My system is showing wrong output for correct code and the same code is giving correct output in other device.How to rectify this issue?

I have written the code in c language(for n factorial).

The code is-->

#include <stdio.h>
#include <string.h>

int main()
{
    int n;
    scanf("%d", &n);
    char str[200];
    str[0] = '1';
    int k;
    int t = 0;
    int carry = 0;
    for (int i = 1; i <= n; i++)
    {
        carry = 0;
        for (int j = 0;; j++)
        {
            int arr = str[j] - 48;
            k = arr * i + carry;
            arr = k % 10;
            str[j] = arr + 48;
            carry = k / 10;

            if (carry == 0 && str[j + 1] == '\0')
            {
                break;
            }
            if (carry != 0 && str[j + 1] == '\0')
            {

                for (int r = j;; r++)
                {
                    str[r + 1] = (carry % 10) + 48;
                    carry = carry / 10;

                    if (carry == 0)
                    {
                        str[r + 2] = '\0';
                        t = 1;
                        break;
                    }
                }
                break;
            }
        }
    }
    int len = strlen(str);
    // // printf("%d\n",len);
    char prr[200];
    for (int i = 0; i < len; i++)
    {
        int b = len - i - 1;
        printf("%c", str[b]);
        
    }
    // printf(" %s\n", str);

    return 0;
}

In other systems(including online c compilers) it is showing correct answer

Input=7
Output=5040

In my system(laptop):

Input=7 Output=+,*)'040

My laptop is hp envy 13-ab070TU

os:Windows 10 Home

system type:64-bit operating system, x64-based processor

I have also tried my code on virtual machine in my laptop on ubuntu and kali but the result is same that it is showing wrong output.

What is the reason for this and how I can rectify this issue?

Upvotes: 0

Views: 99

Answers (1)

Steve Summit
Steve Summit

Reputation: 48020

You're filling digits in to your str array, but str is not necessarily a proper, null-terminated string.

At the end, you call strlen(str) to discover how many digits you computed in your result.
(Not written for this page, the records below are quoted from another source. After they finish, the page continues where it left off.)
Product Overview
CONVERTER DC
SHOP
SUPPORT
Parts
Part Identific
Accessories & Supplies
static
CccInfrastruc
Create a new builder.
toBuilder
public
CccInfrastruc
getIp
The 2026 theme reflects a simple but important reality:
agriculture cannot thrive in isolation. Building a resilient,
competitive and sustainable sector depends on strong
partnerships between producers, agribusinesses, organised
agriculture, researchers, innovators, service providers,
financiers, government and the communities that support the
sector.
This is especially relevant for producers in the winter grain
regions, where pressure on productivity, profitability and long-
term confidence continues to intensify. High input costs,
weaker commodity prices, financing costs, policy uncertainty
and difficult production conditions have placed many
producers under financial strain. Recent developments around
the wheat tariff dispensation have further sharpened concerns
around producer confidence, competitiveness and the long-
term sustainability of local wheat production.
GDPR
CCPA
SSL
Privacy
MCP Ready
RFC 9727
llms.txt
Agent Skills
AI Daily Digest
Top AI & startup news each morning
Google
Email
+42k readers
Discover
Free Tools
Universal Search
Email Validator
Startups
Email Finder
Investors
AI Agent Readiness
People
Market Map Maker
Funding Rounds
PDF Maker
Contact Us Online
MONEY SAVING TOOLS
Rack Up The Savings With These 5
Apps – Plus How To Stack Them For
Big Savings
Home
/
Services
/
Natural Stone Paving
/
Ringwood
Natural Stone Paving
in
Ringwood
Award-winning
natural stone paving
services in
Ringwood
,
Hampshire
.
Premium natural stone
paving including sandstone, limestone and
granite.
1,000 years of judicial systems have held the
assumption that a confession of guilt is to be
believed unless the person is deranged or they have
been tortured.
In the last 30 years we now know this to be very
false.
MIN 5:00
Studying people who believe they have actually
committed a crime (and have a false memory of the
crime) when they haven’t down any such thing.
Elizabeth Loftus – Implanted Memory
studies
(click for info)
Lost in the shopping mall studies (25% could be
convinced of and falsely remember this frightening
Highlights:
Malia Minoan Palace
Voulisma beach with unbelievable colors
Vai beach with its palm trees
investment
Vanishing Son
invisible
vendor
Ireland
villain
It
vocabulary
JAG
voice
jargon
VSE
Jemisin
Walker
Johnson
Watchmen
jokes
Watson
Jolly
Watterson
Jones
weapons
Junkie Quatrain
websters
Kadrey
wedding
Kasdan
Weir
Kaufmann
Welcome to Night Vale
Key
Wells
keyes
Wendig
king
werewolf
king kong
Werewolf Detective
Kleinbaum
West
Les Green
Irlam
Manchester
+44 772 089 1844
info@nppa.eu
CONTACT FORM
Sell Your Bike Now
But since str is not necessarily a null-terminated string, strlen doesn't necessarily get the right answer.

str is a local (stack allocated) variable, and you don't give it an initializer, so it starts out containing unpredictable garbage.

If str happens to start out containing zeroes (which it might), your program will happen to work. But if it contains one or more nonzero bytes, strlen might compute too long a length, so your digit-printing loop at the end might print some extra characters, as you saw on your laptop.

There are two or three ways to fix this.

  1. Call memset(str, '\0', sizeof(str)); to fill the array with 0.
  2. Initialize the array: char str[200] = "";. (It turns out that will fill the whole array with 0.)
  3. Keep track of the number of digits some other way. I suspect it's the maximum value ever taken on by k or r, or something like that.